While this cdf is useful for various purposes (such as random sampling and simulation), we also want to find an estimate of the underlying probability density. However, finding the density function is quite difficult since we are estimating a continuous distribution. One technique for estimating the density function is through using histograms. To form a histogram we construct buckets with an upper and lower bound and count the number of observations we see in each bucket. One thing to note is that it is very difficult to know how many buckets to use and where their cut offs should be. In practice we need to examine several different histogram schemes and choose one which gives us the most reasonable results. Below are several histograms generated from our data with various bin counts and one "automated" bin count using the heurstics in python:

In [75]:
%matplotlib inline
plt.figure()
plt.hist(data,bins=1)
plt.figure()
plt.hist(data,bins=10)
plt.figure()
plt.hist(data,bins=50)
plt.figure()
plt.hist(data,bins='auto')
Out[75]:
(array([  1.,   0.,   0.,   0.,   0.,   1.,   2.,   4.,   9.,  14.,  11.,
          5.,   2.,   1.]),
 array([-20.14864735, -17.53713748, -14.92562761, -12.31411774,
         -9.70260786,  -7.09109799,  -4.47958812,  -1.86807825,
          0.74343162,   3.35494149,   5.96645136,   8.57796124,
         11.18947111,  13.80098098,  16.41249085]),
 <a list of 14 Patch objects>)

Another useful tool for estimating the denstiy function of our data is using a kernel estimator. Recall that a suitible kernel function $\frac{1}{h}K(\frac{u}{h})$ with bandwidth $h$ has the following properties:

  1. $K$ has finite support (only positive from $[-h,h]$)
  2. $K$ is symmetric $\frac{1}{h}K(\frac{u}{h})=\frac{1}{h}K(\frac{-u}{h})$
  3. $K>0$ for $-h \leq u \leq h$
  4. $\int_{-h}^h \frac{1}{h}K(\frac{u}{h}) du = 1$
  5. Maximum value of $\frac{1}{h} \max_u K(u)$

There are many suitible Kernel functions and in general it is up to our discression as analysts on which to use for forming our density estimate. One popular Kernel function is the gaussian kernel: $ \frac{1}{h\sqrt{2\pi}(\Phi(h) - \Phi(-h))}\exp(\frac{-(x-x_i)^2}{2h^2})$. Here $\Phi(\cdot)$ is the cdf of a standard normal distribution and is included to ensure that the truncated integral satisfies property 4 above. As before with the histograms, choosing the correct value for the bandwidth $h$ is key in performing useful analysis of the data. While there are many heuristics for getting a good value for this parameter, it is often better to calibrated manually and use best judgement. Using this kernel function we can compute the following kernel density estimate for our data:

In [8]:
import numpy as np
from scipy import stats

kernel = stats.gaussian_kde(data,bw_method=None)
kernel_x_axis = np.linspace(-30,30,num=100)
kernel_vals = []
for ind in range(len(kernel_x_axis)):
    val = kernel_x_axis[ind]
    kernel_vals.append(kernel(val))
   
plt.figure()
plt.plot(kernel_x_axis,kernel_vals)
Out[8]:
[<matplotlib.lines.Line2D at 0x8abfb70>]

Entries provided:
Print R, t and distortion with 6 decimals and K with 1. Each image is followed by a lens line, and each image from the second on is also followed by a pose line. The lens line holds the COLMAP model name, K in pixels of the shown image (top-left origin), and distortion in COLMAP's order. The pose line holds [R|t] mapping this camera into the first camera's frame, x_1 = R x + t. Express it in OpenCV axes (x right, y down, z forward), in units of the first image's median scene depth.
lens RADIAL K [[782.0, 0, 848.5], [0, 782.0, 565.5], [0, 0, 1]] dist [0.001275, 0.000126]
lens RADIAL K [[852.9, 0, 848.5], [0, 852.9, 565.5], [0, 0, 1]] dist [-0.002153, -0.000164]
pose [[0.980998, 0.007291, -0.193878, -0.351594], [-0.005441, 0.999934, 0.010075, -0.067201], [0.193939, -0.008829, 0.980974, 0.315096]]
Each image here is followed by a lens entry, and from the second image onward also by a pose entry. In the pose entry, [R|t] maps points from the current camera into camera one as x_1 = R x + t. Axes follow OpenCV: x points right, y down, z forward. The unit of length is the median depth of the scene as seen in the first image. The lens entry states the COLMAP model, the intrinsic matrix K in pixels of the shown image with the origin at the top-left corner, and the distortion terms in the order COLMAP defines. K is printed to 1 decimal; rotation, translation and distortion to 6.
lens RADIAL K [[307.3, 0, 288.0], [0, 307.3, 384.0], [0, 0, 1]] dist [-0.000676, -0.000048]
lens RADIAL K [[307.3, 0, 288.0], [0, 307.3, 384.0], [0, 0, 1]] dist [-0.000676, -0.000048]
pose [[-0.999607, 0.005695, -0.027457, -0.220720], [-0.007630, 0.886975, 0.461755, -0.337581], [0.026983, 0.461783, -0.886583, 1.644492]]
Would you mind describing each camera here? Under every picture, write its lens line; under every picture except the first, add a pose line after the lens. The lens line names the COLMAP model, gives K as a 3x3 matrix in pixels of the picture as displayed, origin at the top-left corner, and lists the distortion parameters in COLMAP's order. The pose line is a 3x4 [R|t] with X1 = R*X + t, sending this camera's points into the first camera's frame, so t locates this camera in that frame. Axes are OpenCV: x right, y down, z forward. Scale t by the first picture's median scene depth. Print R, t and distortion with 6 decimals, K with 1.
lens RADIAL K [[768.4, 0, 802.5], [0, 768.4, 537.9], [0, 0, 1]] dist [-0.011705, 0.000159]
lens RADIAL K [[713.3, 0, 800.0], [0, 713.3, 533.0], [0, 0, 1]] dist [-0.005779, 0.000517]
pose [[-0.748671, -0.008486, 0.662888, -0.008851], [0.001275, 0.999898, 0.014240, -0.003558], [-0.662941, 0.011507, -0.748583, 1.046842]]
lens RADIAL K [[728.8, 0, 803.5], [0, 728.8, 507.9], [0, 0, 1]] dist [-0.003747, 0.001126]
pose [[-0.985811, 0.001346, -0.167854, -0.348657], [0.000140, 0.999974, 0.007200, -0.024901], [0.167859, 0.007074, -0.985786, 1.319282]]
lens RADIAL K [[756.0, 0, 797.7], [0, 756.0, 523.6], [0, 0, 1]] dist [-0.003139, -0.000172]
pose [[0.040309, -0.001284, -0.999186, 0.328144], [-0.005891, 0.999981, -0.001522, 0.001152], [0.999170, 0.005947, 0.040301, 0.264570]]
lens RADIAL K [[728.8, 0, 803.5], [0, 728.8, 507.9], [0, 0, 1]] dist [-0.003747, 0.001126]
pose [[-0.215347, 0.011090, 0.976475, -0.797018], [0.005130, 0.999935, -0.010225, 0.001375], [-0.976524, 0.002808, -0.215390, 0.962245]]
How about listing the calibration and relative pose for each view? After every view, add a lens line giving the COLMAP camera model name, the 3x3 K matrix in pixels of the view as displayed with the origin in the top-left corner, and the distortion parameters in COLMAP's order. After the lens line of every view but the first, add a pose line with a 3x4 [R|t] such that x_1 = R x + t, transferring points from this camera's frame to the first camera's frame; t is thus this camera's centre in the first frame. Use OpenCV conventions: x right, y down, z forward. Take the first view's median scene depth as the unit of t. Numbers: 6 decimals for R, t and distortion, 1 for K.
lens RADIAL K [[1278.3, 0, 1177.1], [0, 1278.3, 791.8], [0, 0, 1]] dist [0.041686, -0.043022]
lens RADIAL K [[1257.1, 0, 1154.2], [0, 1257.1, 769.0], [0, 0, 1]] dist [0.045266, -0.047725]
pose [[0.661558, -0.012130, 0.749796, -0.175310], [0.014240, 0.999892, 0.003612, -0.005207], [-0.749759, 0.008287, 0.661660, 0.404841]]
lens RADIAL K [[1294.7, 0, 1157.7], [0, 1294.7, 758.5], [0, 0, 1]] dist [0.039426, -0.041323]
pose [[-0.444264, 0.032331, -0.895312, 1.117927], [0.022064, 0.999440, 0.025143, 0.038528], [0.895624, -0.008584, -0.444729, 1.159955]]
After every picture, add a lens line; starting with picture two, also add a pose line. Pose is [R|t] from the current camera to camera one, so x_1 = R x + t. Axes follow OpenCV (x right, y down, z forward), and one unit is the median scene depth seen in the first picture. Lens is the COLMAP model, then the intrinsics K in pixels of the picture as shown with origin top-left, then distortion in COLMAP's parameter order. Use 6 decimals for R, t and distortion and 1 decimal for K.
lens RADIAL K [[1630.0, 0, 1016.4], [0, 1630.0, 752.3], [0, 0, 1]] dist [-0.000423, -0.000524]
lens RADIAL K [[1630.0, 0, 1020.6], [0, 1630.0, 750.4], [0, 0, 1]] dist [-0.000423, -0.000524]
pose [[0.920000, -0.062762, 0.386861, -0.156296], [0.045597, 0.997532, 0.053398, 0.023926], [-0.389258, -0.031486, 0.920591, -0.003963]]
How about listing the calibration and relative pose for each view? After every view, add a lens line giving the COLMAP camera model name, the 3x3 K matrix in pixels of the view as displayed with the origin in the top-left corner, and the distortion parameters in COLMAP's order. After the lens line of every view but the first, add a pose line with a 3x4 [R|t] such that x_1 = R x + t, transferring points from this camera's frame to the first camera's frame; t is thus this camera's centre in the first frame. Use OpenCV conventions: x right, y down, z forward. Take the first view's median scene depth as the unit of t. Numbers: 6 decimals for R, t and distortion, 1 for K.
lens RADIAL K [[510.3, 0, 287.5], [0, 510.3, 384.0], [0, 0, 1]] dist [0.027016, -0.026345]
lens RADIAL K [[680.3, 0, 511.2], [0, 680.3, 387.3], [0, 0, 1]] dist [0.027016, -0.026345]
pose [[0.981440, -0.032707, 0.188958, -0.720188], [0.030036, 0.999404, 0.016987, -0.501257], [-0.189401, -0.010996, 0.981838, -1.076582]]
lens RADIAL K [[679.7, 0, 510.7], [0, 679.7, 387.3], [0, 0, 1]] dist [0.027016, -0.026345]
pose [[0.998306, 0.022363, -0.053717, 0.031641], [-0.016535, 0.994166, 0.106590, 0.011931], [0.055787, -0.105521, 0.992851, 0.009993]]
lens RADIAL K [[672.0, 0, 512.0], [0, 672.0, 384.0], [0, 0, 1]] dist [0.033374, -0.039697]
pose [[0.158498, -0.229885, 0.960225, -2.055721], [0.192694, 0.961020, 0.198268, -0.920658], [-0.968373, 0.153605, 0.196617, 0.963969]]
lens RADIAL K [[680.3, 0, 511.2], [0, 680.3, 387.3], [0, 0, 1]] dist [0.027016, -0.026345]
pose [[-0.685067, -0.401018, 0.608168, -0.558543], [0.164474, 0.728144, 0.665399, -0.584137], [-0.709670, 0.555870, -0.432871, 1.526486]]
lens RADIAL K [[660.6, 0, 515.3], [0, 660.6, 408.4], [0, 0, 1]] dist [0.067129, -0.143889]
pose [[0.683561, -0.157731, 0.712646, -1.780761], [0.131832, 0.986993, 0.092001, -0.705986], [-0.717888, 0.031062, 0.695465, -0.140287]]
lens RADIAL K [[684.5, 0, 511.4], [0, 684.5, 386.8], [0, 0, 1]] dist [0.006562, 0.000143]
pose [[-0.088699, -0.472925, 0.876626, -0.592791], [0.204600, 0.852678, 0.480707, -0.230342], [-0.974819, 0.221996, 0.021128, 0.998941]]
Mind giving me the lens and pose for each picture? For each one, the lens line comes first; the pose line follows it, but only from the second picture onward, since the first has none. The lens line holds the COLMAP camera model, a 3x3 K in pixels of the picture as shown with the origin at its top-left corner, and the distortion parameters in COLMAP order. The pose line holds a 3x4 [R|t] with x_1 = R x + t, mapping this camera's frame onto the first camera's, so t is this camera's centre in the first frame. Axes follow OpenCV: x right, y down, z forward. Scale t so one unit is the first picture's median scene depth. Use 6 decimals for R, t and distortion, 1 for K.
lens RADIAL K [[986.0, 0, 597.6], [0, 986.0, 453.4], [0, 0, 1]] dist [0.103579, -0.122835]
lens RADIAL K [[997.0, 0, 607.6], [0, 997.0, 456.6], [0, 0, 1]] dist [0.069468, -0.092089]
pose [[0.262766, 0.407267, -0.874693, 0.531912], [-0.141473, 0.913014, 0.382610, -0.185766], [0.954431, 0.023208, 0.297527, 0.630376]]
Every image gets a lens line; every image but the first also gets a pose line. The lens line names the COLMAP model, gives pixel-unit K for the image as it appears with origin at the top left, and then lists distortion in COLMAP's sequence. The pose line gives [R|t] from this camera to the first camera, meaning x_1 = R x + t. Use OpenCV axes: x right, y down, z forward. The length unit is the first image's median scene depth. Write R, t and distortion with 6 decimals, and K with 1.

What to do:
List every value given to the bins argument of plt.hist in the density estimation text. Rely only on the density estimation text, not on the material.

Written answer:
1, 10, 50, 'auto'